(ARBEITSANWEISUNG) Gib die Zeilen der Daten unverändert wieder, beginnend mit der Zeile, die "text sudo chmod" enthält, und endend mit der Zeile, die "text sudo apt install aircrack-ng" enthält. Beide Zeilen gehören dazu.

===== VORGEGEBENE DATEN =====

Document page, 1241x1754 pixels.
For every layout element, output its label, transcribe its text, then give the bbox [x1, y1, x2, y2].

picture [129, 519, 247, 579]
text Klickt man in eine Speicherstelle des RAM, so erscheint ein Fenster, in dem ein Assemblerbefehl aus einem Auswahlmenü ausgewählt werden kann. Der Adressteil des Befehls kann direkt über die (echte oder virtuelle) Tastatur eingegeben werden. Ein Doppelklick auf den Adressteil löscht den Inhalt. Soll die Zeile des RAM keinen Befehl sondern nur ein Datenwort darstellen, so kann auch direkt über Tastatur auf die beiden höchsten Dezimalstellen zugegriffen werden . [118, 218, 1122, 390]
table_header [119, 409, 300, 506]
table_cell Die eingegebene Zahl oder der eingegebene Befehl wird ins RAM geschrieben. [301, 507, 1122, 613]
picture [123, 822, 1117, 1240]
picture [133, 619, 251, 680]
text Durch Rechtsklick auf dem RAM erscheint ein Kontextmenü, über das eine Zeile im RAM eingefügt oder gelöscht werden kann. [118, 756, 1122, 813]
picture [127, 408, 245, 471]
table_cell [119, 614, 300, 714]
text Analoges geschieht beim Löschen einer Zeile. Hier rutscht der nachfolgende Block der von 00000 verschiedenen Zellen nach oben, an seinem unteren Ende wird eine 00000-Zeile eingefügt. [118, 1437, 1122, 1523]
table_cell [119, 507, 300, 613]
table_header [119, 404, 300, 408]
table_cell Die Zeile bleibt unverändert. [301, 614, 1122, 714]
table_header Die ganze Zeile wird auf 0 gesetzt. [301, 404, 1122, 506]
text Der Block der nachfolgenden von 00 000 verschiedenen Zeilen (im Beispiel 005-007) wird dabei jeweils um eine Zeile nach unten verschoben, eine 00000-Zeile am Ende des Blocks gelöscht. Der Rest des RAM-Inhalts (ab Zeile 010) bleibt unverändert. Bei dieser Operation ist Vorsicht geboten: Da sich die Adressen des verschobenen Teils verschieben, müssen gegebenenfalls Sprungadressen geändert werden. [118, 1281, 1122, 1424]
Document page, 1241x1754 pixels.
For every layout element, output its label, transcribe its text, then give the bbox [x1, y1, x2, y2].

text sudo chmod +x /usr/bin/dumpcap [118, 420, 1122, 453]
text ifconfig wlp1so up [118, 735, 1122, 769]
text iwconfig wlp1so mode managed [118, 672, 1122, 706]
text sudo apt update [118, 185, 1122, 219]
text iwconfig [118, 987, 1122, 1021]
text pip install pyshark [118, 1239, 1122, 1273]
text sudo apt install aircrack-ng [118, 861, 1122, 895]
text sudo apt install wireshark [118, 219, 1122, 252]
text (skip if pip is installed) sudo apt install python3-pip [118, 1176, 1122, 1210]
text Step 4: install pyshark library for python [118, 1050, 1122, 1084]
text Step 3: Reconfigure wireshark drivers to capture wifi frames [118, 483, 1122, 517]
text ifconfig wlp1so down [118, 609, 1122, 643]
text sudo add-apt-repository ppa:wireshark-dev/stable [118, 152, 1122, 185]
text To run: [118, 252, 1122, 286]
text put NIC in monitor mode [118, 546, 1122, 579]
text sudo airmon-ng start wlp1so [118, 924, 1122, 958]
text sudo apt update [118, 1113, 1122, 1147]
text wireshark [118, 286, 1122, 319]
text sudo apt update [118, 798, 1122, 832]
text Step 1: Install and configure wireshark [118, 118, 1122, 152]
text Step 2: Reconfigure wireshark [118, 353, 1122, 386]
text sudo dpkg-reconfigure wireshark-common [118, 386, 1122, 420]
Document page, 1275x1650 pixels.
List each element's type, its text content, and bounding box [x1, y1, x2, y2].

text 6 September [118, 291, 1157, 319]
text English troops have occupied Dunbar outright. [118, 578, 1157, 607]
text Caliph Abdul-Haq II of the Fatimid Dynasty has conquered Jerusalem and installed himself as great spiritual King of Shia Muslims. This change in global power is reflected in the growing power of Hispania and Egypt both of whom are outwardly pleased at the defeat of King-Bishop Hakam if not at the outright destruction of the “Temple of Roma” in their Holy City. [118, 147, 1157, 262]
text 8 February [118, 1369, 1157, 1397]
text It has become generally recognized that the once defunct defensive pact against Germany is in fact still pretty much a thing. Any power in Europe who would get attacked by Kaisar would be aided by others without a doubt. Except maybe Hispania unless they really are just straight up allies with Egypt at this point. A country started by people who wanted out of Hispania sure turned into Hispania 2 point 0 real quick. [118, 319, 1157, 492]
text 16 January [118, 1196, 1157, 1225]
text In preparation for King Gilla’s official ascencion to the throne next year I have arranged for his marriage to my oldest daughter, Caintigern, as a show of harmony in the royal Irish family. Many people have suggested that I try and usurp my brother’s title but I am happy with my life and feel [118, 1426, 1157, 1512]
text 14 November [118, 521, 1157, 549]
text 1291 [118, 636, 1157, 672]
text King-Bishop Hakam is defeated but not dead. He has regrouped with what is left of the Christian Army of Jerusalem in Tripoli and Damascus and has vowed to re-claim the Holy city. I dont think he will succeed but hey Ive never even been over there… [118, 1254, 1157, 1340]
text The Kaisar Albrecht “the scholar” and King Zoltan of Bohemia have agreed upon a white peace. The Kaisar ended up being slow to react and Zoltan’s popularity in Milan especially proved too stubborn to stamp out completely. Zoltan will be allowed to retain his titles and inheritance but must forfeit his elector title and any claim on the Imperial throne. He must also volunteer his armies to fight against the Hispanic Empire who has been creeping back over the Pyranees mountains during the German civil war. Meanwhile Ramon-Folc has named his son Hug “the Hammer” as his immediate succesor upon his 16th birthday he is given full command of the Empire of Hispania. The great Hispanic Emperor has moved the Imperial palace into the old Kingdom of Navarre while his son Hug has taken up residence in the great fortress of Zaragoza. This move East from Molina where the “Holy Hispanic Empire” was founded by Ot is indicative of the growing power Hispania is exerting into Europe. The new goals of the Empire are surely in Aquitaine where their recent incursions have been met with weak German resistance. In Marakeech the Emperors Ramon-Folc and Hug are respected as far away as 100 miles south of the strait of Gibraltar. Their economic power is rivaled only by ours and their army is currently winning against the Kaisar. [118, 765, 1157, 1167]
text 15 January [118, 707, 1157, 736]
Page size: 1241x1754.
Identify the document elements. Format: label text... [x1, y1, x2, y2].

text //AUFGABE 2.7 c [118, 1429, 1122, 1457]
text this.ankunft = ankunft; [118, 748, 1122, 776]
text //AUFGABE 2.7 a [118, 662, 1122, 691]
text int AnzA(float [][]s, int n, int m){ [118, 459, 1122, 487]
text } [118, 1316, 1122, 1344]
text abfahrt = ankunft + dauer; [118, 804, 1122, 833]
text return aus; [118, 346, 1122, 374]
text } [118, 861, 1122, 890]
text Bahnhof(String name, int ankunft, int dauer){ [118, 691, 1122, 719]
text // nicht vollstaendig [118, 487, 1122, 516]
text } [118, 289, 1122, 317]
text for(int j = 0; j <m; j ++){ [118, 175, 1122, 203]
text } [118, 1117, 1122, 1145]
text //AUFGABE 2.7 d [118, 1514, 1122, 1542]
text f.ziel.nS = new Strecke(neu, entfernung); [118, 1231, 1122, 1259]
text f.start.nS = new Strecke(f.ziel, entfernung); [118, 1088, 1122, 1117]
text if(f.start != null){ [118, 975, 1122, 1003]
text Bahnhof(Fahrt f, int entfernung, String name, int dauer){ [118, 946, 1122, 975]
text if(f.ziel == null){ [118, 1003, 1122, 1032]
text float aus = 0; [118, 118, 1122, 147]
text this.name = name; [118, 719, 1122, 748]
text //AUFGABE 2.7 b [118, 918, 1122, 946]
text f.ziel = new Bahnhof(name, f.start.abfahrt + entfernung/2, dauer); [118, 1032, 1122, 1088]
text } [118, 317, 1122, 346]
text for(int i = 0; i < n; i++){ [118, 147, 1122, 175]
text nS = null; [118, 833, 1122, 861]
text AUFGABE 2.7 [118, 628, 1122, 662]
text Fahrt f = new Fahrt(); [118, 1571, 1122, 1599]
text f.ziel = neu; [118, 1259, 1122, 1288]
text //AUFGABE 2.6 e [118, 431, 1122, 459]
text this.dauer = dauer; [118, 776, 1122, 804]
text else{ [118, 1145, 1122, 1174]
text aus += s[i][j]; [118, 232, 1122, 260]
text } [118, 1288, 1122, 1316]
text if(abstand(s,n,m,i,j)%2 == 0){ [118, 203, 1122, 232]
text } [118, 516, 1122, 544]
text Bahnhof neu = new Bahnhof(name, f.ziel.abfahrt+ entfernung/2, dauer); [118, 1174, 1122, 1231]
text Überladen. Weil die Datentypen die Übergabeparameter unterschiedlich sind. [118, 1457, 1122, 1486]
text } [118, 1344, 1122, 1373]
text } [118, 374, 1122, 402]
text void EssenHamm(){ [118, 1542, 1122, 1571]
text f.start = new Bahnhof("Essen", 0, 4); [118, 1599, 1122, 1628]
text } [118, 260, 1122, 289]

=====

(LÖSUNG DER AUFGABE)
text sudo chmod +x /usr/bin/dumpcap [118, 420, 1122, 453]
text ifconfig wlp1so up [118, 735, 1122, 769]
text iwconfig wlp1so mode managed [118, 672, 1122, 706]
text sudo apt update [118, 185, 1122, 219]
text iwconfig [118, 987, 1122, 1021]
text pip install pyshark [118, 1239, 1122, 1273]
text sudo apt install aircrack-ng [118, 861, 1122, 895]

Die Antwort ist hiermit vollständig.